IPOとは企業が株式市場で自社の株式を公開することだが、一般的には増資をともなって新たに株式を発行する。公募増資にともなう新規の株式発行を公募株と呼ぶ。未上場段階で行ってきた増資は第三者割当増資などと呼び、将来的な安定株主となる取引先企業や銀行、個人、またはベンチャーキャピタルなどの投資家が主な出資者となる。未上場企業に投資してきた投資家はその企業がIPOすることによって、保有している株式を市場に放出(売出)することができるため、企業価値の高まった時価(株価)での売却にともない大きな利益を得ることができる。

 公募と売出の違いを簡単に言うと、公募は増資にともなって発行される新しい株式であり、売出とは既存株主が利益を確定するために放出する株式となる。IPO時に、公募株数を大きく上回る売出株数のある企業も珍しくはないが、こうした企業のIPOは投資家から敬遠される傾向がある。なぜなら、これからリスクを取りにいく一般の投資家が、利益を確定する投資家の株式を大量に引き受けることになるためだ。

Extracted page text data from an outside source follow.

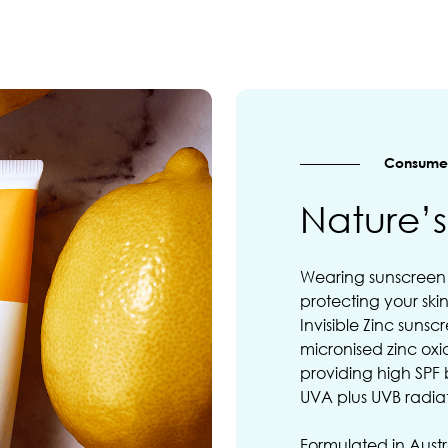
Consumer
Nature’
Wearing sunscreen r
protecting your ski
Invisible Zinc suns
micronised zinc oxi
providing high SPF
UVA plus UVB radia
Formulated in Austr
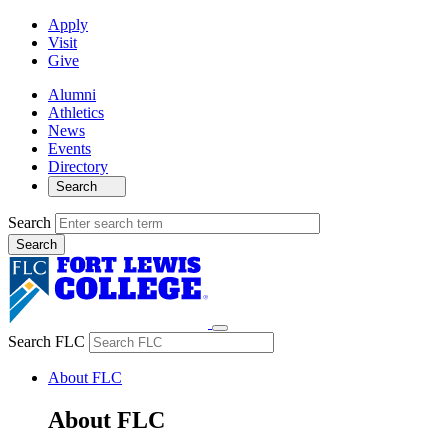
Apply
Visit
Give
Alumni
Athletics
News
Events
Directory
Search
Search
Search FLC
About FLC
About FLC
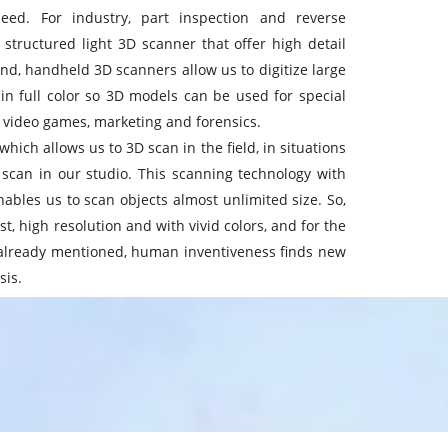
eed. For industry, part inspection and reverse
structured light 3D scanner that offer high detail
nd, handheld 3D scanners allow us to digitize large
in full color so 3D models can be used for special
, video games, marketing and forensics.
hich allows us to 3D scan in the field, in situations
 scan in our studio. This scanning technology with
nables us to scan objects almost unlimited size. So,
t, high resolution and with vivid colors, and for the
e already mentioned, human inventiveness finds new
sis.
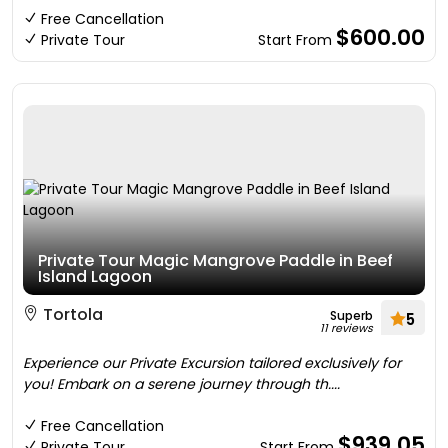
Free Cancellation
$600.00
Private Tour
Start From
Private Tour Magic Mangrove Paddle in Beef
Island Lagoon
Tortola
Superb
5
11 reviews
Experience our Private Excursion tailored exclusively for
you! Embark on a serene journey through th....
Free Cancellation
$939.05
Private Tour
Start From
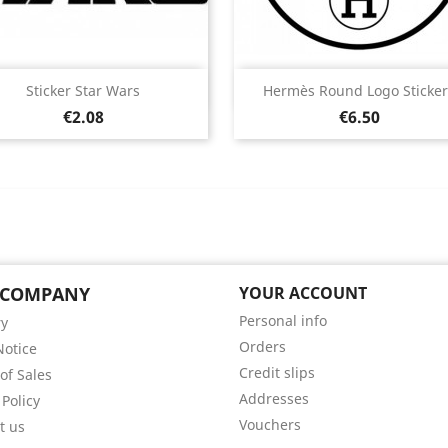
Quick view
Quick view


Sticker Star Wars
Hermès Round Logo Sticker
Price
Price
Black
White
Pink
Fushia
Red
Black
White
Pink
Fushia
Red
€2.08
€6.50
+13
+
 COMPANY
YOUR ACCOUNT
Personal info
ry
Orders
Notice
Credit slips
of Sales
Addresses
 Policy
Vouchers
t us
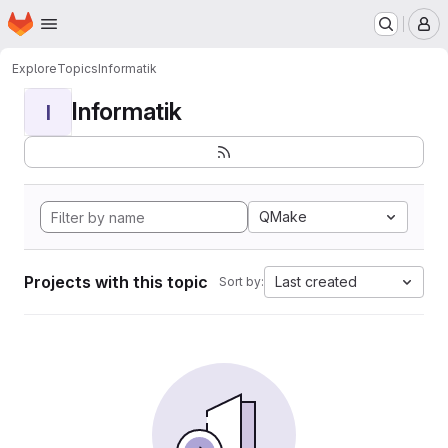
Homepage
Skip to main content
M
Explore
Topics
Informatik
Informatik
I
QMake
Projects with this topic
Last created
Sort by:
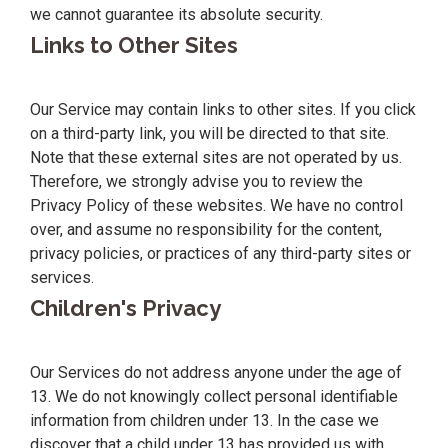
we cannot guarantee its absolute security.
Links to Other Sites
Our Service may contain links to other sites. If you click
on a third-party link, you will be directed to that site.
Note that these external sites are not operated by us.
Therefore, we strongly advise you to review the
Privacy Policy of these websites. We have no control
over, and assume no responsibility for the content,
privacy policies, or practices of any third-party sites or
services.
Children's Privacy
Our Services do not address anyone under the age of
13. We do not knowingly collect personal identifiable
information from children under 13. In the case we
discover that a child under 13 has provided us with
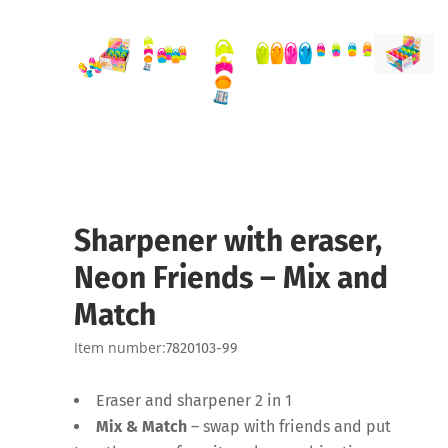
Sharpener with eraser,
Neon Friends – Mix and
Match
Item number:
7820103-99
Eraser and sharpener 2 in 1
Mix & Match
– swap with friends and put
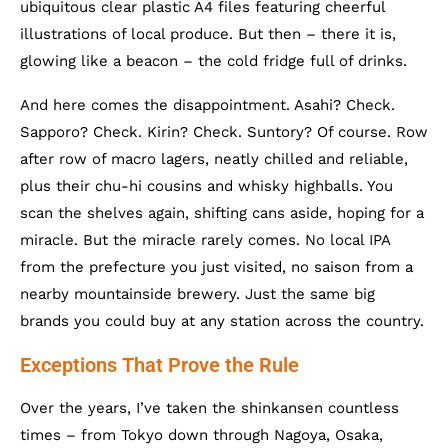
ubiquitous clear plastic A4 files featuring cheerful
illustrations of local produce. But then – there it is,
glowing like a beacon – the cold fridge full of drinks.
And here comes the disappointment. Asahi? Check.
Sapporo? Check. Kirin? Check. Suntory? Of course. Row
after row of macro lagers, neatly chilled and reliable,
plus their chu-hi cousins and whisky highballs. You
scan the shelves again, shifting cans aside, hoping for a
miracle. But the miracle rarely comes. No local IPA
from the prefecture you just visited, no saison from a
nearby mountainside brewery. Just the same big
brands you could buy at any station across the country.
Exceptions That Prove the Rule
Over the years, I’ve taken the shinkansen countless
times – from Tokyo down through Nagoya, Osaka,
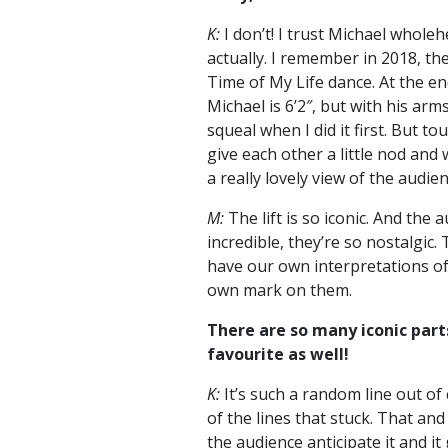
K:
I don’t! I trust Michael wholeh
actually. I remember in 2018, th
Time of My Life dance. At the end
Michael is 6’2″, but with his arms o
squeal when I did it first. But 
give each other a little nod and w
a really lovely view of the audien
M:
The lift is so iconic. And the
incredible, they’re so nostalgic
have our own interpretations of 
own mark on them.
There are so many iconic parts
favourite as well!
K:
It’s such a random line out of 
of the lines that stuck. That an
the audience anticipate it and it 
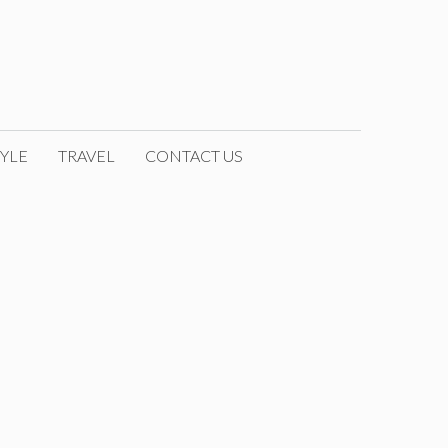
YLE
TRAVEL
CONTACT US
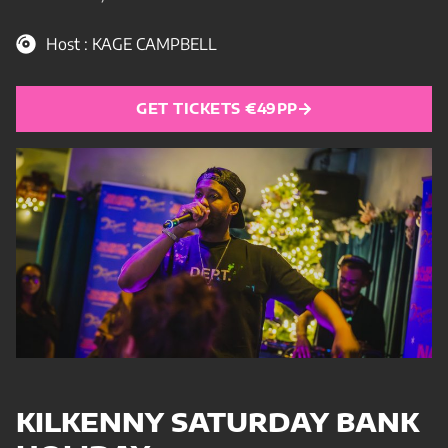
Host : KAGE CAMPBELL
GET TICKETS €49PP
KILKENNY SATURDAY BANK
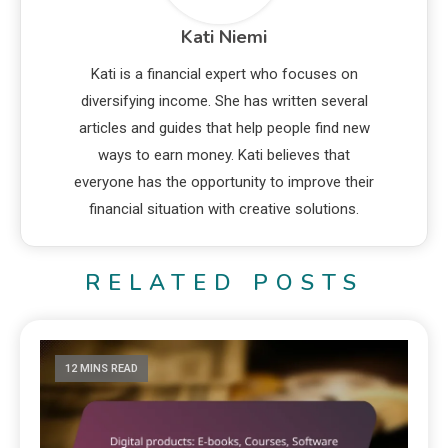
Kati Niemi
Kati is a financial expert who focuses on
diversifying income. She has written several
articles and guides that help people find new
ways to earn money. Kati believes that
everyone has the opportunity to improve their
financial situation with creative solutions.
RELATED POSTS
12 MINS READ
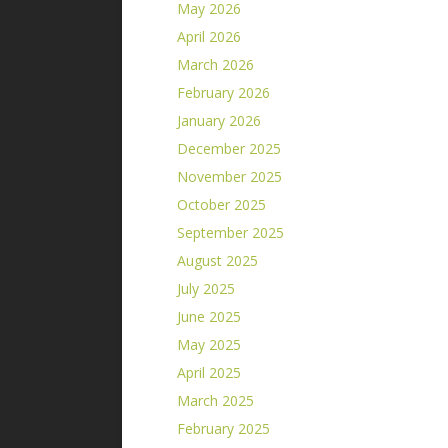
May 2026
April 2026
March 2026
February 2026
January 2026
December 2025
November 2025
October 2025
September 2025
August 2025
July 2025
June 2025
May 2025
April 2025
March 2025
February 2025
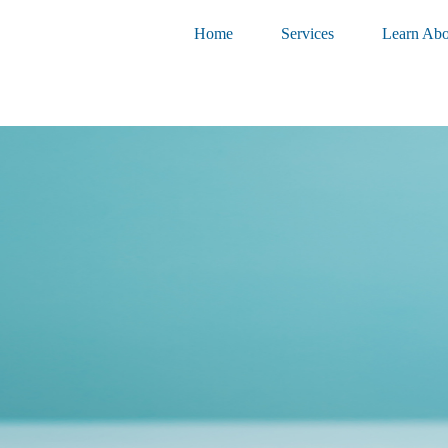
Home
Services
Learn Abo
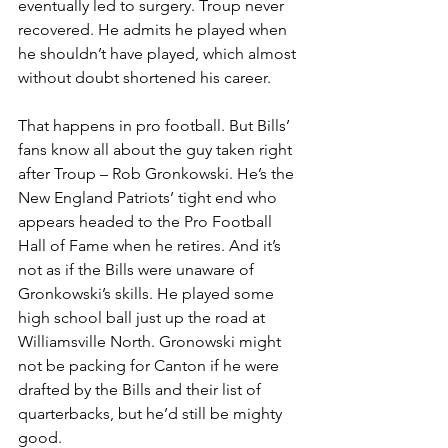
eventually led to surgery. Troup never 
recovered. He admits he played when 
he shouldn’t have played, which almost 
without doubt shortened his career.
That happens in pro football. But Bills’ 
fans know all about the guy taken right 
after Troup – Rob Gronkowski. He’s the 
New England Patriots’ tight end who 
appears headed to the Pro Football 
Hall of Fame when he retires. And it’s 
not as if the Bills were unaware of 
Gronkowski’s skills. He played some 
high school ball just up the road at 
Williamsville North. Gronowski might 
not be packing for Canton if he were 
drafted by the Bills and their list of 
quarterbacks, but he’d still be mighty 
good.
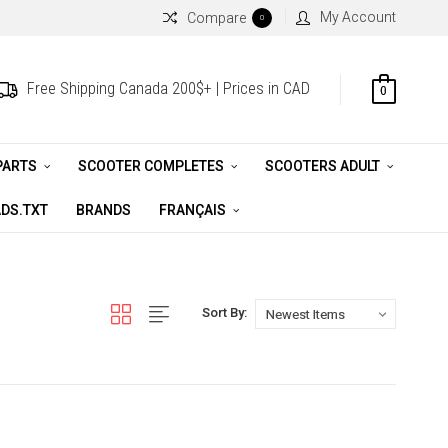
My Account
Compare
0
Free Shipping Canada 200$+ | Prices in CAD
0
PARTS
SCOOTER COMPLETES
SCOOTERS ADULT
DS.TXT
BRANDS
FRANÇAIS
Sort By:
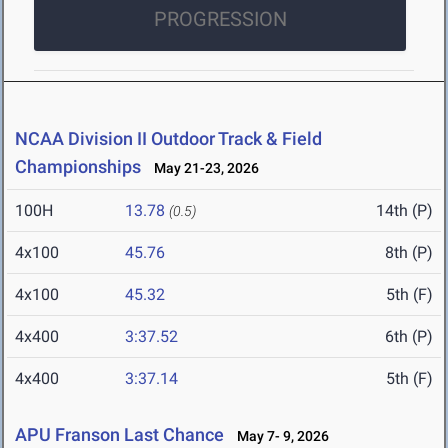
PROGRESSION
NCAA Division II Outdoor Track & Field
Championships
May 21-23, 2026
100H
13.78
14th (P)
(0.5)
4x100
45.76
8th (P)
4x100
45.32
5th (F)
4x400
3:37.52
6th (P)
4x400
3:37.14
5th (F)
APU Franson Last Chance
May 7- 9, 2026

 新たに有価証券を発行するIPO企業などのことを証券業界内では発行体と呼ぶ。発行体の株式を引き受ける証券会社の代表が主幹事証券。付随する販売証券を幹事証券と呼び、1つの案件に名を連ねる証券会社を総称して引受シンジケート団(略称:シ団)などという。

 IPOは大きく分けると、「発行体」、「引受証券」、「投資家」という三者の利害関係で成り立っている。売出株数が多いというのは発行体のメリットであり、公募売出による資金調達額の大きい案件では、手数料収入のある証券会社のメリットが大きくなる。投資家メリットはほかの二者のメリットに相殺される傾向があり、例えば株式市場の低迷などで発行体に不利な条件が整ったとき、投資家メリットは総じて大きくなる。

 相場環境の変化は早く、それぞれの立場で想定したメリットを享受できないこともあるため、売出株については今年になってオーバーアロットメントという新しい手法を取り入れるケースが出始めた。

 主幹事証券が、株価の動向を見ながら弾力的に売出株数を追加していくことで、発行体の既存株主と引受証券のもつリスクをヘッジすることができる仕組み。過熱しやすい上場日の初値形成をスムーズにする効果もあり、メリットはケースバイケースとなる。

 IPO投資の成否を決めるのは、この三者の利害関係のバランスを読み取ること。また簡単にチェックできる項目として公募と売出の株数比較がある。発行体や既存株主の意図を投資判断として活用することが必要だ。